* TEXT PROVIDED
# Nervous Rescue



## HarlowsMom (Feb 5, 2011)

I just brought my rescue home on sunday (jan 30th). She's a boxer/staffordshire terrier mix. She's very lethargic. She hardly eats or drinks unless I sit at her bowl with her, then she'll eat a bit and at any noise jump up and look around. She walks well on a leash, and loves to go on walks... but she won't do her business without a walk. I've been taking her twice a day on a sevral block walk... but at 9 am and 6 pm. I try and take her to see if she has to potty before bed, but she won't go without a long walk. She's shivering a lot... it is VERY cold out right now, but the house is a comfortable temp. Tonight she followed me in the bed room when i grabbed something, but didnt want to come back out and sit with us. When she finally did come out of the bed room, she sat in the front room not wanting to come in the living room. 
Is this all just normal anxiety? 
The only things I know about her background are that she's 2 years old, she's house trained so she must have had a home and by her demeanor she was probally abused then she was on the streets from 1-3 months. Taken in by Metroplex mutts, lived with a foster dad where she was left alone most of the day but walked twice a day.
I know its been less than a week, I just wondered if anybody had some insight!


----------



## BmoreBruno (Jan 19, 2011)

I just made a post today in the general dog forum called "Rejected from obedience training class!" about some issues I have been having with my shy rescue. Some good resources that a trainer gave me were "Help For Your Fearful Dog" by Nicole Wilde and the website http://fearfuldogs.com/.

* RECORDS SHOWN
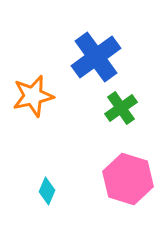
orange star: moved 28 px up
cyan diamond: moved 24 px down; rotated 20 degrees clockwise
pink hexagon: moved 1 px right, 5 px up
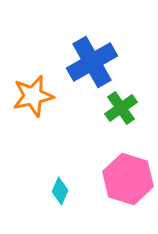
blue cross: moved 4 px left, 5 px down; rotated 6 degrees clockwise
cyan diamond: moved 13 px right
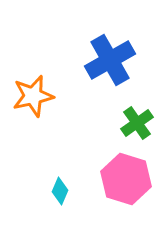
blue cross: moved 18 px right, 2 px up
green cross: moved 16 px right, 15 px down
pink hexagon: moved 2 px left
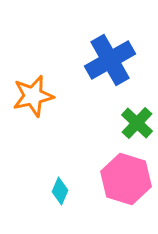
green cross: rotated 12 degrees counterclockwise
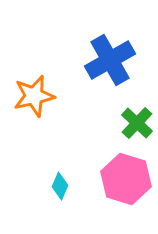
orange star: moved 1 px right
cyan diamond: moved 5 px up
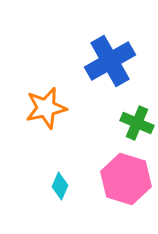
blue cross: moved 1 px down
orange star: moved 12 px right, 12 px down
green cross: rotated 20 degrees counterclockwise
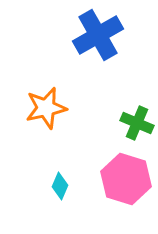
blue cross: moved 12 px left, 26 px up
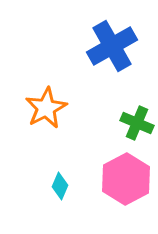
blue cross: moved 14 px right, 11 px down
orange star: rotated 15 degrees counterclockwise
pink hexagon: rotated 15 degrees clockwise
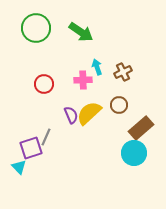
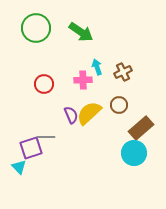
gray line: rotated 66 degrees clockwise
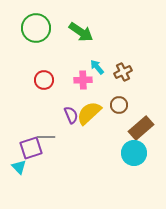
cyan arrow: rotated 21 degrees counterclockwise
red circle: moved 4 px up
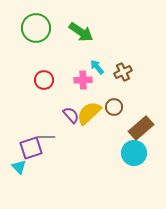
brown circle: moved 5 px left, 2 px down
purple semicircle: rotated 18 degrees counterclockwise
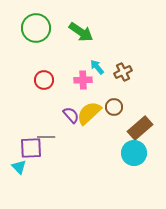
brown rectangle: moved 1 px left
purple square: rotated 15 degrees clockwise
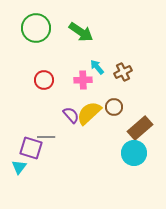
purple square: rotated 20 degrees clockwise
cyan triangle: rotated 21 degrees clockwise
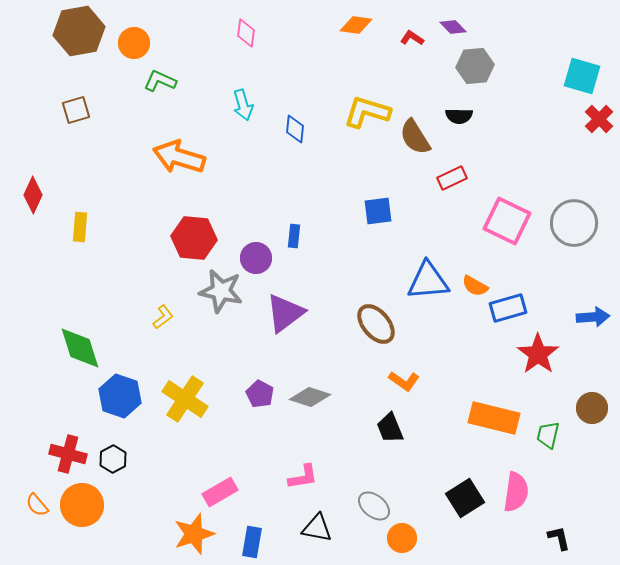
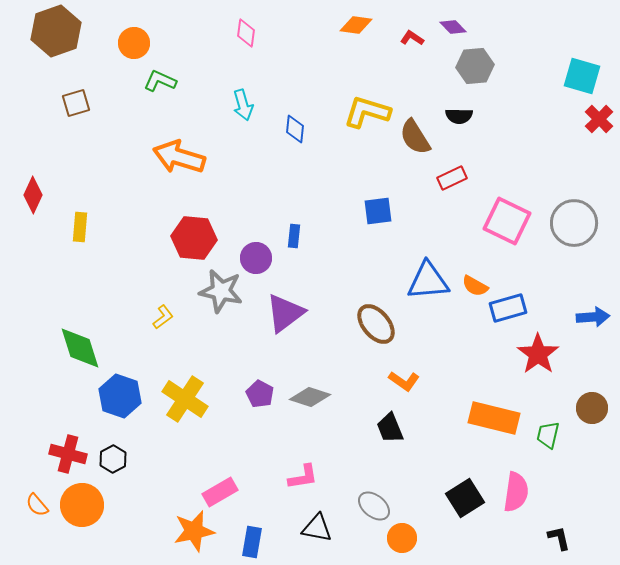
brown hexagon at (79, 31): moved 23 px left; rotated 9 degrees counterclockwise
brown square at (76, 110): moved 7 px up
orange star at (194, 534): moved 3 px up; rotated 6 degrees clockwise
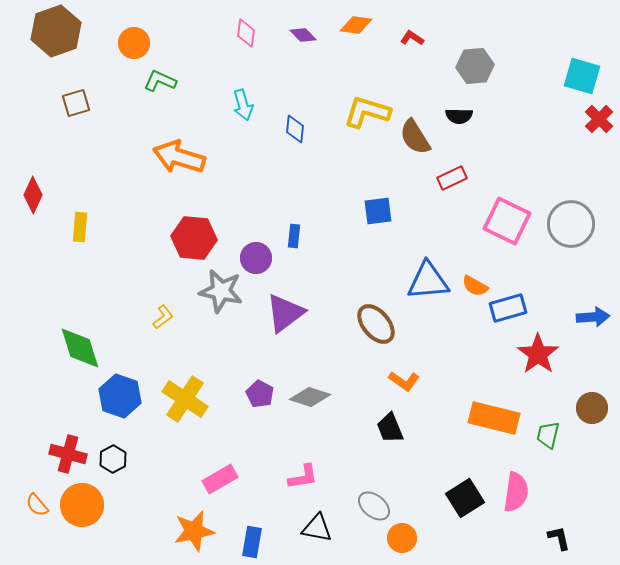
purple diamond at (453, 27): moved 150 px left, 8 px down
gray circle at (574, 223): moved 3 px left, 1 px down
pink rectangle at (220, 492): moved 13 px up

* WHAT TO DO
1) Return the forum thread about the nervous rescue dog in full, word for word.
2) Please retype the shape-movement records in Block 1 line for line, leaving out the picture lines.

* EXERCISE ANSWERS
1)
# Nervous Rescue



## HarlowsMom (Feb 5, 2011)

I just brought my rescue home on sunday (jan 30th). She's a boxer/staffordshire terrier mix. She's very lethargic. She hardly eats or drinks unless I sit at her bowl with her, then she'll eat a bit and at any noise jump up and look around. She walks well on a leash, and loves to go on walks... but she won't do her business without a walk. I've been taking her twice a day on a sevral block walk... but at 9 am and 6 pm. I try and take her to see if she has to potty before bed, but she won't go without a long walk. She's shivering a lot... it is VERY cold out right now, but the house is a comfortable temp. Tonight she followed me in the bed room when i grabbed something, but didnt want to come back out and sit with us. When she finally did come out of the bed room, she sat in the front room not wanting to come in the living room. 
Is this all just normal anxiety? 
The only things I know about her background are that she's 2 years old, she's house trained so she must have had a home and by her demeanor she was probally abused then she was on the streets from 1-3 months. Taken in by Metroplex mutts, lived with a foster dad where she was left alone most of the day but walked twice a day.
I know its been less than a week, I just wondered if anybody had some insight!


----------



## BmoreBruno (Jan 19, 2011)

I just made a post today in the general dog forum called "Rejected from obedience training class!" about some issues I have been having with my shy rescue. Some good resources that a trainer gave me were "Help For Your Fearful Dog" by Nicole Wilde and the website http://fearfuldogs.com/.

2)
orange star: moved 28 px up
cyan diamond: moved 24 px down; rotated 20 degrees clockwise
pink hexagon: moved 1 px right, 5 px up
blue cross: moved 4 px left, 5 px down; rotated 6 degrees clockwise
cyan diamond: moved 13 px right
blue cross: moved 18 px right, 2 px up
green cross: moved 16 px right, 15 px down
pink hexagon: moved 2 px left
green cross: rotated 12 degrees counterclockwise
orange star: moved 1 px right
cyan diamond: moved 5 px up
blue cross: moved 1 px down
orange star: moved 12 px right, 12 px down
green cross: rotated 20 degrees counterclockwise
blue cross: moved 12 px left, 26 px up
blue cross: moved 14 px right, 11 px down
orange star: rotated 15 degrees counterclockwise
pink hexagon: rotated 15 degrees clockwise
gray line: rotated 66 degrees clockwise
cyan arrow: rotated 21 degrees counterclockwise
red circle: moved 4 px up
brown circle: moved 5 px left, 2 px down
purple semicircle: rotated 18 degrees counterclockwise
brown rectangle: moved 1 px left
purple square: rotated 15 degrees clockwise
purple square: rotated 20 degrees clockwise
cyan triangle: rotated 21 degrees clockwise
brown hexagon at (79, 31): moved 23 px left; rotated 9 degrees counterclockwise
brown square at (76, 110): moved 7 px up
orange star at (194, 534): moved 3 px up; rotated 6 degrees clockwise
purple diamond at (453, 27): moved 150 px left, 8 px down
gray circle at (574, 223): moved 3 px left, 1 px down
pink rectangle at (220, 492): moved 13 px up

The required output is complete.